I often get this feeling during a debate where I want to yell "don't you know..." or "don't you remember", and then stop myself as I realize that no, they don't know what I know, and/or they are too young to remember what I do.
My 8-year-old said a couple of things that drove home to me just how much her view of the world can be different than mine. She's a very bright girl - but she's only 8.
Those 2 things were:
"Mommy, what's are Jesus?", and "What's 9/11?".
Now, when I was her age, I was going to a public school where most of the kids were Christian, and as an adult I live in an extremely multicultural world. Our Jewish neighbourhood is just one part of my life. I like the fact that my kids have a strong identity and are able to feel "normal" instead of constantly feeling like a minority - but I forget sometimes just how different their upbringing is from what mine was, and just how much they are living in a Jewish bubble. Until she attended a camp on the Italian side of town last summer, she had never heard of Jesus. She wasn't actually aware that Jesus was a person - she just assumed that it was the plural form of jeez, and has no idea what that was.
The second question floored me even more. We were in New York last winter, and went to Ground Zero. My older daughter knew all about 9/11. She had been a toddler when it happened, and it's part of her earliest memories. Kids at daycare and school talked about it, and she saw us watching footage on TV. My 8-year-old, though, is 3 years younger, and was born 13 months after the attacks. Even though it was still all around us, from our books to conversations, she was in her little-kid world and never clued in, preferring endless Disney programs to CNN. It never occurred to me, however, that she DIDN'T know about it until she asked me that question.
2 comments:
Scary thought: for kids starting university this fall the Reagan-Bush administrations ended before they were born and Bill Clinton is a name from their early childhood.
A few more points to ponder:
I was studying political science in university when the Berlin Wall fell. Today's university students weren't born.
Those starting university would also have no memory of the handshake on the White House lawn at the start of the Oslo process. They would have been kids when it fell apart in 2000.

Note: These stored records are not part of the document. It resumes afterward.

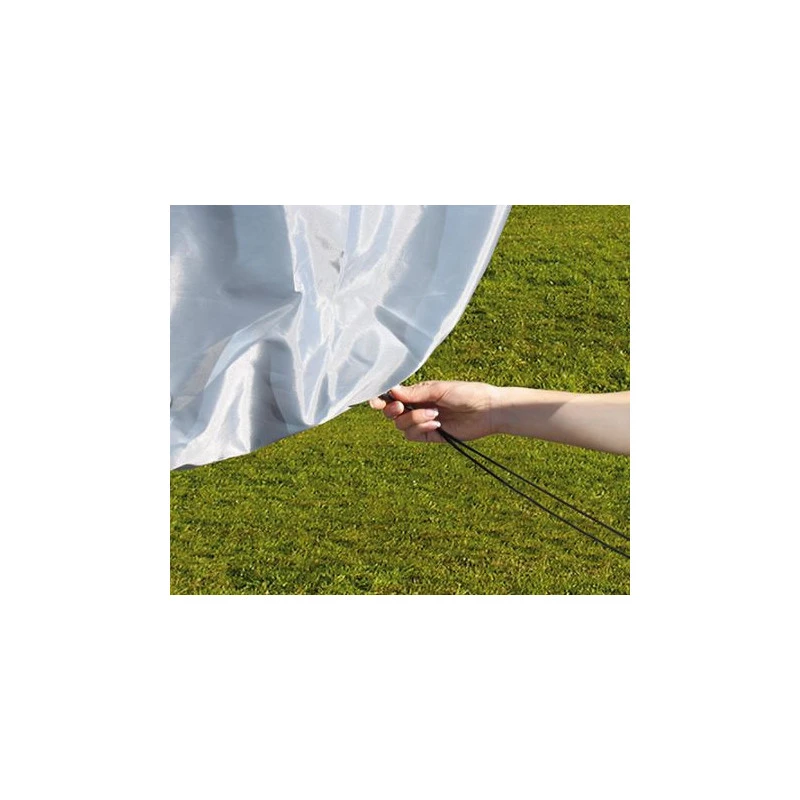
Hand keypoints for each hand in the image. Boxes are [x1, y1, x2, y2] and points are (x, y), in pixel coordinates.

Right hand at [369, 381, 498, 442]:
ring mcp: (424, 422)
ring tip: (433, 415)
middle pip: (391, 414)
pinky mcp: (431, 435)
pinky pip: (413, 435)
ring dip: (414, 420)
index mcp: (418, 393)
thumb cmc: (467, 393)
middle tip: (401, 408)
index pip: (393, 397)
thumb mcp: (439, 389)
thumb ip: (415, 393)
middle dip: (393, 411)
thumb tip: (392, 391)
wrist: (487, 410)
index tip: (376, 402)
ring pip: (401, 426)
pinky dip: (421, 429)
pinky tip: (436, 425)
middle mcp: (418, 407)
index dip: (381, 400)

For a while, I was having some debates with a young Muslim mom on another board. She was born in 1989, and grew up in Mississauga. I'm sure she would have remembered September 11th - but I'm not sure that she remembers September 10th, and that's a huge issue. We have an entire generation of Arab youth who won't remember a time before 9/11, and to them it will be seen as an eternal conflict. They can't appreciate that the old fear was Communism, not Islam. They don't remember that in the summer of 2000, everyone thought that we were on the verge of a final peace deal between Israel and the Palestinians, and that the Palestinians rejected it. They don't remember that NATO went to war in the Bosnia to protect Muslims from Christians.